As imagens que estão a chocar o mundo e a provocar "reações" de grande indignação não só eram expectáveis como, pior, já havia há muito relatos de sobreviventes que contavam aquilo a que tinham assistido. A hipocrisia do "ocidente", da "comunidade internacional" e das "organizações", que agora abrem a boca de espanto, revela não só uma cobardia imensa, como, até, alguma cumplicidade com o regime de Moscovo, quanto mais não seja pela inação.

A diplomacia tem, é certo, os seus tempos. Mas durante quase 40 dias, os ucranianos estiveram verdadeiramente sozinhos numa batalha desigual, com "a Europa" a assistir e a dizer que não podia intervir. "Please, close the sky". Era apenas isto que os ucranianos pediam à NATO, ao "ocidente", aos "países amigos". Nada. Nada de NATO, nada de "aviões" da "Europa" a fechar os céus, nenhuma outra nação soberana quis estar ao lado da Ucrânia. E, nessa medida, os que agora procuram encontrar o adjetivo mais forte para classificar o que não tem classificação são, nessa medida, cúmplices.

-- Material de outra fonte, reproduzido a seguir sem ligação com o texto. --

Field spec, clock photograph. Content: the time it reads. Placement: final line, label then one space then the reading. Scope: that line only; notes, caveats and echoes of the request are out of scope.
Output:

No fim do dia, a questão é sempre a mesma. Os mais poderosos, podem. Os mais fracos, sofrem. E, além disso, "é a economia, estúpido". E, sobre isso, estamos conversados. As relações económicas - prefiro chamar-lhe negócios - com um regime de oligarcas, de um ditador que se perpetua no poder através de "eleições" sucessivas; de alterações constitucionais que lhe permitem que se perpetue; de ameaças constantes; de guerras cirúrgicas aos longo dos últimos 20 anos; tudo isto aconteceu debaixo dos olhos "da Europa", da NATO, da ONU, da União Europeia e dos demais "países ocidentais" que fizeram de conta que Chechénia, a Ossétia, a anexação da Crimeia, o Donbass, a Transnístria, não estavam a acontecer. Porquê? Porque era uma "coisa lá deles", não estava às portas da Europa e não consta que os deslocados e refugiados desses lugares remotos tivessem entrado em massa pelas fronteiras da UE adentro.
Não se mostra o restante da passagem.